Consumerism Reports: My $199 Orb

Will it heal me?

Woman in white holding The Reflect Orb in front of her.
IMAGE CREDIT: REFLECT
hello orb
Consumerism Reports

Welcome to Consumerism Reports, a recurring series about all of Claire Carusillo’s devices and products. I, Kelly Conaboy, am taking over for Claire this week to talk about my orb.

Every little girl dreams of her future orb. Will it be porcelain, glass, or bubble? Will it float, or sit atop a scepter? Will it allow us to see events currently taking place elsewhere, or will it allow us to see events of the future? Or events of the past? Or events that are of neither the future nor the past, but which are merely a fiction used to threaten and coerce a frightened soul we’ve captured, which I think happened in the Wizard of Oz?

My orb, as it turns out, is meditative. It came to me like a dream, via promotional email. The Reflect Orb, which retails for $199, is a “new very unique biofeedback-based product that helps guide the user toward relaxation,” says Reflect. “It can be used daily to find your way to calm in this increasingly manic world.” Finally … my orb had found me.

CREDIT: REFLECT

Why did the gods send me this orb in particular, out of all the world’s precious orbs? Well, it could have something to do with the fact that, even though I have been given one of humanity’s easiest lives, I am stressed to the absolute maximum 100 percent of the time. No matter what I’m doing — typing, sitting, watching reality television — my jaw is clenched and my mood is strained. As I sit stone-faced looking at one of my three main screens, my inner monologue is in a perpetual state of:

OH NO!!!!!!

Indeed, I could use a little relaxation in this, yes, increasingly manic world.

What you do with the Reflect Orb is: hold it. I learned this during an “onboarding” session with a Reflect representative and a Reflect tech specialist. During the session they explained how to sync my orb with my cell phone, so its orb data might download there like wireless magic. I completed this task flawlessly.
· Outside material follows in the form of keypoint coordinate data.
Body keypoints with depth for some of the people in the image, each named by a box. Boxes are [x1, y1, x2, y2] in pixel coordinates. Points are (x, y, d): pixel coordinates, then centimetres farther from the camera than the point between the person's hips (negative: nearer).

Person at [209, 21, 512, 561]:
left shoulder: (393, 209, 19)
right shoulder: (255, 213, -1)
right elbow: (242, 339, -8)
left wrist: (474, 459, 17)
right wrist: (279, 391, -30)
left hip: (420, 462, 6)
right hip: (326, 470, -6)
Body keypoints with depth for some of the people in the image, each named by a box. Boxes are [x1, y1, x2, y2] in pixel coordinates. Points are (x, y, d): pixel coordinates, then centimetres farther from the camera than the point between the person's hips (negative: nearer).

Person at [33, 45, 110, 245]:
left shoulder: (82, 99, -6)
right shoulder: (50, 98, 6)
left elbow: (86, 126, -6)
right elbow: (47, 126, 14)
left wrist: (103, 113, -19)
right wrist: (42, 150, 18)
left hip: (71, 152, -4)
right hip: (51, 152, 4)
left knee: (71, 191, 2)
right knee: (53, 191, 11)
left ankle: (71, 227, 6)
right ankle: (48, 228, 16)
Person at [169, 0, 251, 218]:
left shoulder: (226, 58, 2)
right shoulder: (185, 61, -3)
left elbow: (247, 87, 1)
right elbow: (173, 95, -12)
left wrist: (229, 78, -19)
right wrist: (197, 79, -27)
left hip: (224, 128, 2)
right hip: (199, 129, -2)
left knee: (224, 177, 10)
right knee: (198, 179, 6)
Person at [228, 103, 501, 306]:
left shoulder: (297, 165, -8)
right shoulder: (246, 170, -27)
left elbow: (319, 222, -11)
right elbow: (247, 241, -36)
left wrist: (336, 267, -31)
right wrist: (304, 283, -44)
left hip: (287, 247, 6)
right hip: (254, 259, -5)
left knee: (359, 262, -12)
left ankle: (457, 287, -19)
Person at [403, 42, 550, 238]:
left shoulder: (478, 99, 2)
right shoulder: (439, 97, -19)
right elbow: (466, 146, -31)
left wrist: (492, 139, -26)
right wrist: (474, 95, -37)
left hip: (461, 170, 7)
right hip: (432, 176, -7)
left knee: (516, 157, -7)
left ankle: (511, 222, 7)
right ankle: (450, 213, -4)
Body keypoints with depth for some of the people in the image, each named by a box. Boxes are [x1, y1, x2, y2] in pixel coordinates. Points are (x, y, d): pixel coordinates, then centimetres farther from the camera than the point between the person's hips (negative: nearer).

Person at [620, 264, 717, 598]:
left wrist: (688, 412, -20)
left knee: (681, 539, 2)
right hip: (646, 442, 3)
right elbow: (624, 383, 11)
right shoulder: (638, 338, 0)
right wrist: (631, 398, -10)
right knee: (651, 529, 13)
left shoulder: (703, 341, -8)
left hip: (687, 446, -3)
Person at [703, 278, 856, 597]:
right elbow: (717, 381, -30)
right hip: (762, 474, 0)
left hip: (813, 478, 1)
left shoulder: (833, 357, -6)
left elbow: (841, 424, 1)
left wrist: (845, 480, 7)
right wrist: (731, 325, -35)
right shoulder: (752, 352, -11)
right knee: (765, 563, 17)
It seemed my orb journey was off to an auspicious start …

To use the orb, the orb user places her fingers on the orb’s biofeedback finger ridges. Then, a lighted circle on top of the orb alternates (or “breathes” in orb terminology) between various colors, to represent the orb user’s current degree of calmness. The degree is measured by her physiological activity (heart rate and muscular tension), and her physiological activity is measured by those biofeedback ridges. Here is what the colors mean:

Turquoise: Relaxed
White: Calm
Blue: Alert
Purple: Tense

The orb does not move or make any noise during an orb session, or just about ever, except for when it is sending your orb data to your cell phone, at which point it vibrates. The orb’s instructions, beyond holding it, are to breathe. It is essentially an object to hold while you attempt to calm yourself down through breathing. At the end, the object tells you whether or not you succeeded, via a report sent to an app.
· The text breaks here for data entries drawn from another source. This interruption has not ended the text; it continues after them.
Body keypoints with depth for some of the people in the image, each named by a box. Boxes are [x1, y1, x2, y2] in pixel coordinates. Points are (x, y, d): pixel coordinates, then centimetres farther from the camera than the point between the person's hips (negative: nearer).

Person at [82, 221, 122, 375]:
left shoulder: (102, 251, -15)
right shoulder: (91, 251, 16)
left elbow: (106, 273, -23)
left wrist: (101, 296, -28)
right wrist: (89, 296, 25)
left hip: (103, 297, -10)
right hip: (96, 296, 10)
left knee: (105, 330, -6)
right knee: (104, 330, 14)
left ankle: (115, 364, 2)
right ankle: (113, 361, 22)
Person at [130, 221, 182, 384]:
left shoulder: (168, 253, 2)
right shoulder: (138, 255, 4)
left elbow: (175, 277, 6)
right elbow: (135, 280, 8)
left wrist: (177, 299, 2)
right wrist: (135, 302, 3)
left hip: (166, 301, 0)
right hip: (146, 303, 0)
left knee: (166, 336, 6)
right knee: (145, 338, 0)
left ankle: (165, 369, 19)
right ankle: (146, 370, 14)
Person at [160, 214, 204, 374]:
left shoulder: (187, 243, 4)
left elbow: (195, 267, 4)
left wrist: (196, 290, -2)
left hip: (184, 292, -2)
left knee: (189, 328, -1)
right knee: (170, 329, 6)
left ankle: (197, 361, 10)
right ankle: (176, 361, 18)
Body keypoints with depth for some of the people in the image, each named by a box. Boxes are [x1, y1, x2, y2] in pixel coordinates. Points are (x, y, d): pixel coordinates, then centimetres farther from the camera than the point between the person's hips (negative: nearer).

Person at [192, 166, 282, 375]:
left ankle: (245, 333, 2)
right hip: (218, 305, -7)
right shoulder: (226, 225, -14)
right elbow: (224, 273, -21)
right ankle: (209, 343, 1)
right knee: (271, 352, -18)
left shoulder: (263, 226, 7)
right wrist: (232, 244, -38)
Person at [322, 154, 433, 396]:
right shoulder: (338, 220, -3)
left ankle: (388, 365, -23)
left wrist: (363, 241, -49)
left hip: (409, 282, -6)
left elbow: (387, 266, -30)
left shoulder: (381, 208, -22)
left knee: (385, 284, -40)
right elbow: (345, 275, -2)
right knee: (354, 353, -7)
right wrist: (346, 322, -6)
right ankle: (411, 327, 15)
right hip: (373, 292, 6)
I think part of the idea with the orb is that you’re supposed to watch how your degree of calmness changes as you sit and breathe, but watching the orb’s light cycle through non-calm colors did not make me calm; it made me unhappy and mad, which I already am at all times. So I decided I would use my orb exclusively with my eyes closed. That way, it would be a surprise to find out whether or not I was ever calm. Fun :) Here are the results of my first session:

As you can see, during my 11 minutes of orbing, I was calm for a total of 42 seconds. This was surprising, as the number of seconds for which I felt calm was 0. In subsequent sessions, as I held my precious orb and breathed, I watched my amount of app calmness climb. (My body calmness remained steady at 0.)

After a few sessions during which my amount of calmness supposedly increased, I decided to test my orb. To do so, I held it with my eyes open while watching the Today show. The segment was about a group of conservationist teenagers attempting to rebuild some section of devastated rainforest somewhere. At the end of the segment, one of the Today show hosts said something like, “You know, it isn’t too late. We all have to plant more trees.”

While I watched, I thought about whether this host was thinking about something specific when she said “it isn’t too late.” It isn’t too late to what? Stop the destruction of our planet? Stop our own extinction? “Save the rainforest”? A dark thought for the Today show, and likely an incorrect one. The world is in a downward spiral, in just about every imaginable way, and despite our best efforts, if those were to be given, which they are not, I don’t think we’d be able to slow its descent. Even the near future is terrifying to consider, let alone the future in the medium distance. Then I looked at my orb session:

Well, I guess I’m pretty calm about it, anyway. Thank you, orb!